▶ **Given passage**:
-*-
Emerging vulnerabilities underscore the argument for creating a safer Internet for everyone including domain owners by using HTTPS Everywhere, as called for by Google in 2014. The HTTPoxy vulnerability sends us yet another signal to use HTTPS Everywhere, including internal sites.

Although secure servers are not susceptible to the HTTPoxy vulnerability, administrators should check their unprotected servers. The vulnerability is for server-side web applications, so if you’re not deploying code, you don’t need to worry.

HTTPoxy causes server vulnerability under the following conditions:

  • Code running under a CGI-like context, where HTTP_PROXY becomes a real or emulated environment variable
  • An HTTP client that trusts HTTP_PROXY, and configures it as the proxy
  • That client, used within a request handler, making an HTTP (as opposed to HTTPS) request

Vulnerable servers may allow an attacker to:

  • Proxy the outgoing HTTP requests made by the web application
  • Direct the server to open outgoing connections to an address and port of their choosing
  • Tie up server resources by forcing the vulnerable software to use a malicious proxy

So what to do? The Sophos Naked Security blog recommends the following:

  • Use your web server to strip out Proxy: headers. They’re redundant at best, because there’s no defined use for headers with this name, so you may as well throw them out. The HTTPoxy website has examples on how to do this with various web servers.
  • Check for patches if you use vulnerable CGI configurations.
-*-
▶ **Data extracts**:
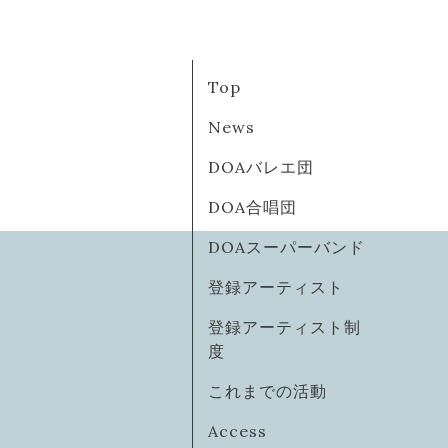
Top
News
DOAバレエ団
DOA合唱団
DOAスーパーバンド
登録アーティスト
登録アーティスト制
度
これまでの活動
Access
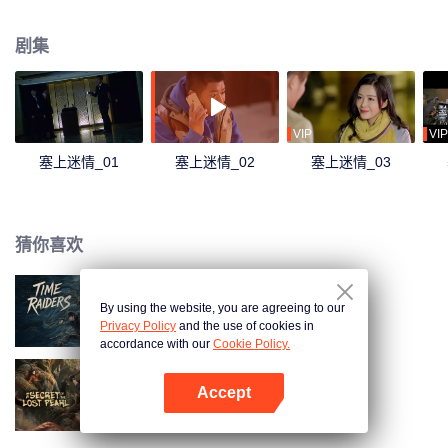
这起盗宝案，几人联手揭开国际盗墓团伙的一起惊天夺宝阴谋的故事。
剧集
VIP
VIP
塞上迷情_01
塞上迷情_02
塞上迷情_03
猜你喜欢
By using the website, you are agreeing to our
吴邪私家笔记
Privacy Policy
and the use of cookies in
accordance with our
Cookie Policy.
Accept
明珠奇谭
打开App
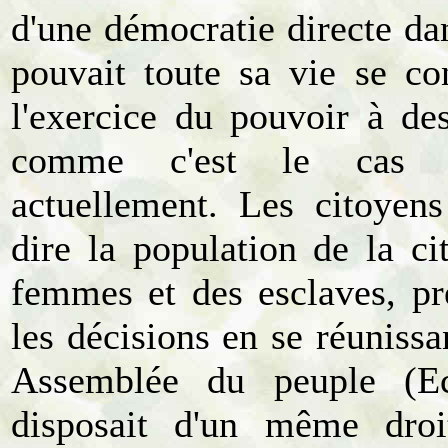
d'une démocratie directe da
pouvait toute sa vie se co
l'exercice du pouvoir à des
comme c'est le cas l
actuellement. Les citoyens
dire la population de la ci
femmes et des esclaves, pr
les décisions en se réunissa
Assemblée du peuple (Ec
disposait d'un même droi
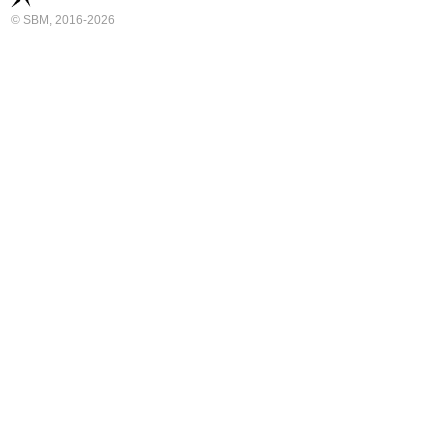
© SBM, 2016-2026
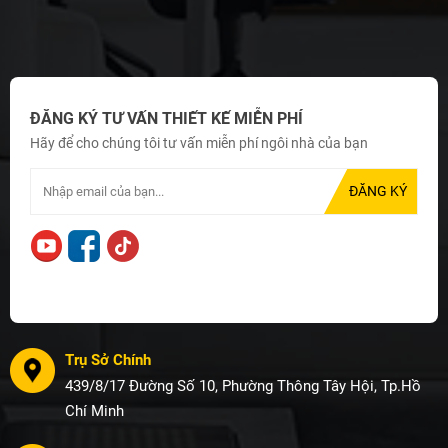
ĐĂNG KÝ TƯ VẤN THIẾT KẾ MIỄN PHÍ
Hãy để cho chúng tôi tư vấn miễn phí ngôi nhà của bạn
Trụ Sở Chính
439/8/17 Đường Số 10, Phường Thông Tây Hội, Tp.Hồ
Chí Minh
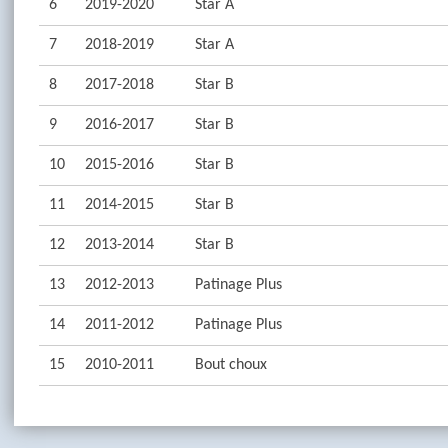
6
2019-2020
Star A
7
2018-2019
Star A
8
2017-2018
Star B
9
2016-2017
Star B
10
2015-2016
Star B
11
2014-2015
Star B
12
2013-2014
Star B
13
2012-2013
Patinage Plus
14
2011-2012
Patinage Plus
15
2010-2011
Bout choux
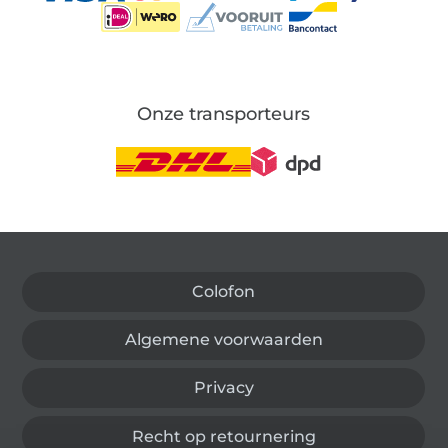
Onze transporteurs
Wissel naar de Duitse shop
Colofon
Algemene voorwaarden
Privacy
Recht op retournering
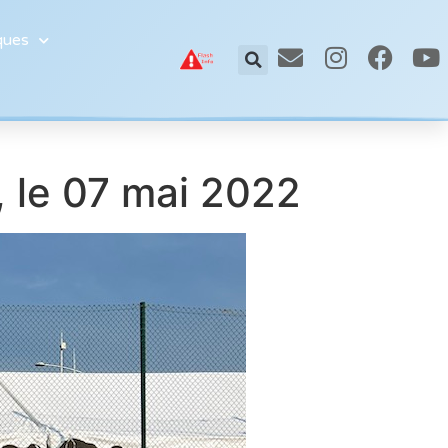
ques
, le 07 mai 2022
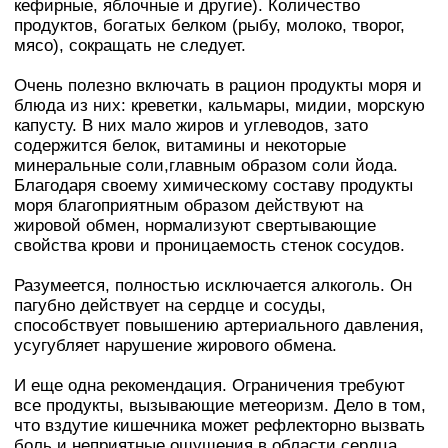
кефирные, яблочные и другие). Количество
продуктов, богатых белком (рыбу, молоко, творог,
мясо), сокращать не следует.
Очень полезно включать в рацион продукты моря и
блюда из них: креветки, кальмары, мидии, морскую
капусту. В них мало жиров и углеводов, зато
содержится белок, витамины и некоторые
минеральные соли,главным образом соли йода.
Благодаря своему химическому составу продукты
моря благоприятным образом действуют на
жировой обмен, нормализуют свертывающие
свойства крови и проницаемость стенок сосудов.
Разумеется, полностью исключается алкоголь. Он
пагубно действует на сердце и сосуды,
способствует повышению артериального давления,
усугубляет нарушение жирового обмена.
И еще одна рекомендация. Ограничения требуют
все продукты, вызывающие метеоризм. Дело в том,
что вздутие кишечника может рефлекторно вызвать
боль и неприятные ощущения в области сердца.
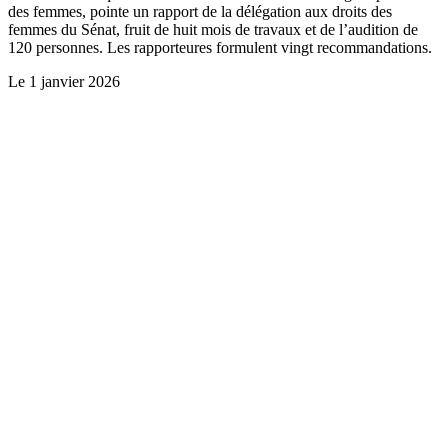
des femmes, pointe un rapport de la délégation aux droits des
femmes du Sénat, fruit de huit mois de travaux et de l’audition de
120 personnes. Les rapporteures formulent vingt recommandations.
Le
1 janvier 2026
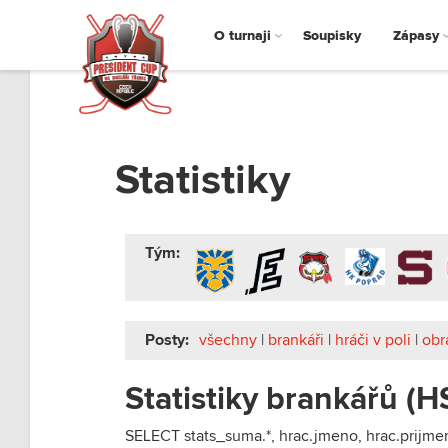
O turnaji
Soupisky
Zápasy
Statistiky
Tým:
Posty:
všechny
|
brankáři
|
hráči v poli
|
obr
Statistiky brankářů (H
SELECT stats_suma.*, hrac.jmeno, hrac.prijm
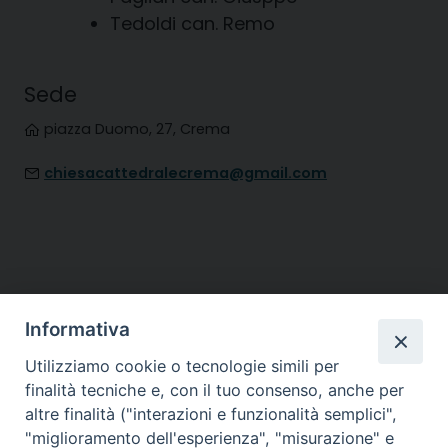
Tedoldi can. Remo
Sede
piazza Duomo, 27, Crema
chiesacattedralecrema@gmail.com
Diocesi di
Informativa
CREMA
Utilizziamo cookie o tecnologie simili per
finalità tecniche e, con il tuo consenso, anche per
altre finalità ("interazioni e funzionalità semplici",
"miglioramento dell'esperienza", "misurazione" e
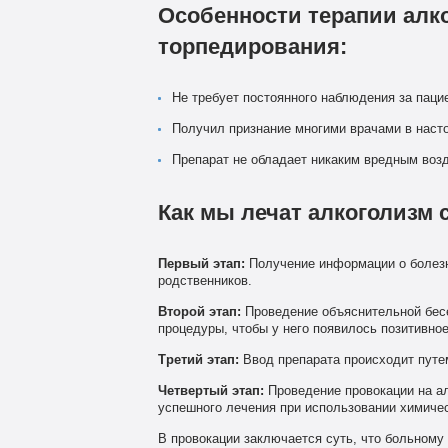
Особенности терапии алк
торпедирования:
Не требует постоянного наблюдения за паци
Получил признание многими врачами в наст
Препарат не обладает никаким вредным воз
Как мы лечат алкоголизм
Первый этап:
Получение информации о болезни 
родственников.
Второй этап:
Проведение объяснительной бесе
процедуры, чтобы у него появилось позитивно
Третий этап:
Ввод препарата происходит путем
Четвертый этап:
Проведение провокации на ал
успешного лечения при использовании химиче
В провокации заключается суть, что больному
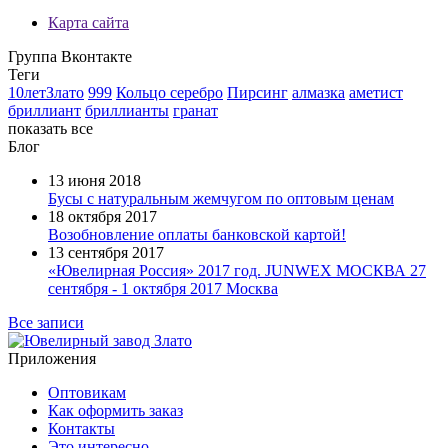
Карта сайта
Группа Вконтакте
Теги
10летЗлато
999
Кольцо серебро
Пирсинг
алмазка
аметист
бриллиант
бриллианты
гранат
показать все
Блог
13 июня 2018
Бусы с натуральным жемчугом по оптовым ценам
18 октября 2017
Возобновление оплаты банковской картой!
13 сентября 2017
«Ювелирная Россия» 2017 год. JUNWEX МОСКВА 27
сентября - 1 октября 2017 Москва
Все записи
Приложения
Оптовикам
Как оформить заказ
Контакты
Это интересно...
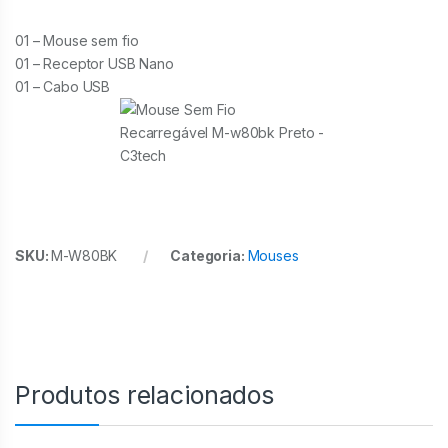
01 – Mouse sem fio
01 – Receptor USB Nano
01 – Cabo USB
SKU:
M-W80BK
Categoria:
Mouses
Produtos relacionados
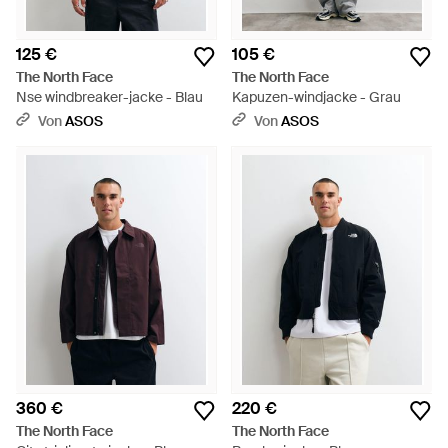
125 €
105 €
The North Face
The North Face
Nse windbreaker-jacke - Blau
Kapuzen-windjacke - Grau
Von
ASOS
Von
ASOS
360 €
220 €
The North Face
The North Face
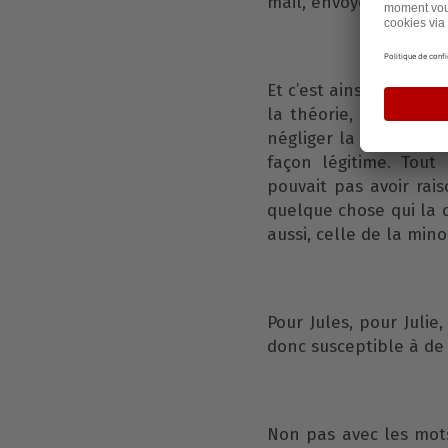
mail, envoyé par un s
Et c’est ainsi, que ir
la théorie, enseigné s
négliger la minorité. 
façon légitime. Tou
pouvait pas avoir rai
quelque chose qui la d
aussi, celle de la mino
Pour Jules, pour Julie
donc susceptible à de t
Non pas avec les mots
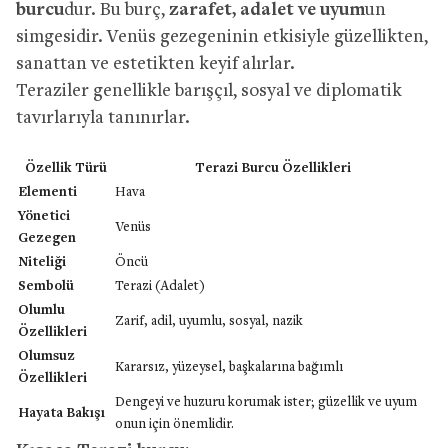
burcu
dur. Bu burç,
zarafet, adalet ve uyum
un
simgesidir. Venüs gezegeninin etkisiyle güzellikten,
sanattan ve estetikten keyif alırlar.
Teraziler genellikle barışçıl, sosyal ve diplomatik
tavırlarıyla tanınırlar.
Özellik Türü
Terazi Burcu Özellikleri
Elementi
Hava
Yönetici
Venüs
Gezegen
Niteliği
Öncü
Sembolü
Terazi (Adalet)
Olumlu
Zarif, adil, uyumlu, sosyal, nazik
Özellikleri
Olumsuz
Kararsız, yüzeysel, başkalarına bağımlı
Özellikleri
Dengeyi ve huzuru korumak ister; güzellik ve uyum
Hayata Bakışı
onun için önemlidir.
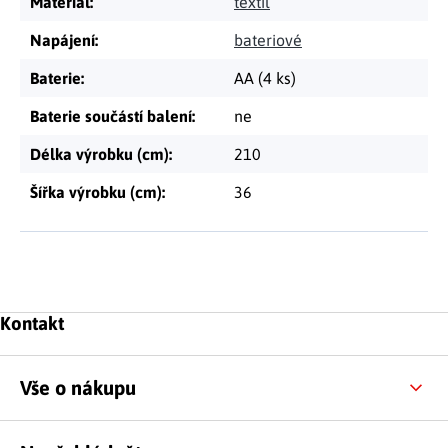
Materiál
:
textil
Napájení
:
bateriové
Baterie
:
AA (4 ks)
Baterie součástí balení
:
ne
Délka výrobku (cm)
:
210
Šířka výrobku (cm)
:
36
Zápatí
Kontakt
Vše o nákupu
-*-
▶ **Questions**:
- 1) Using the HTTPoxy passage, answer each question on its own line:
(a) In what year did Google call for HTTPS Everywhere?
(b) What kind of request must the client make inside a request handler for a server to be vulnerable?
(c) Whose recommendations are listed at the end?
- 2) Carry on the HTTPoxy passage from its last sentence.

▶ **Answers by item number**:
- 1)
(a) 2014
(b) An HTTP request, as opposed to an HTTPS request
(c) The Sophos Naked Security blog

- 2)
  • Switch to HTTPS everywhere, inside and out. Generally speaking, the environment variable HTTP_PROXY has no effect on HTTPS connections. You’ll also be contributing to a less leaky Internet: the sort of online altruism that benefits everyone, including you.
  • Consider blocking outbound requests from your web and CGI servers. If your servers need to go off-site, consider isolating your processes from the Internet by default, and then allow them to be listed only for the external content you expect them to need.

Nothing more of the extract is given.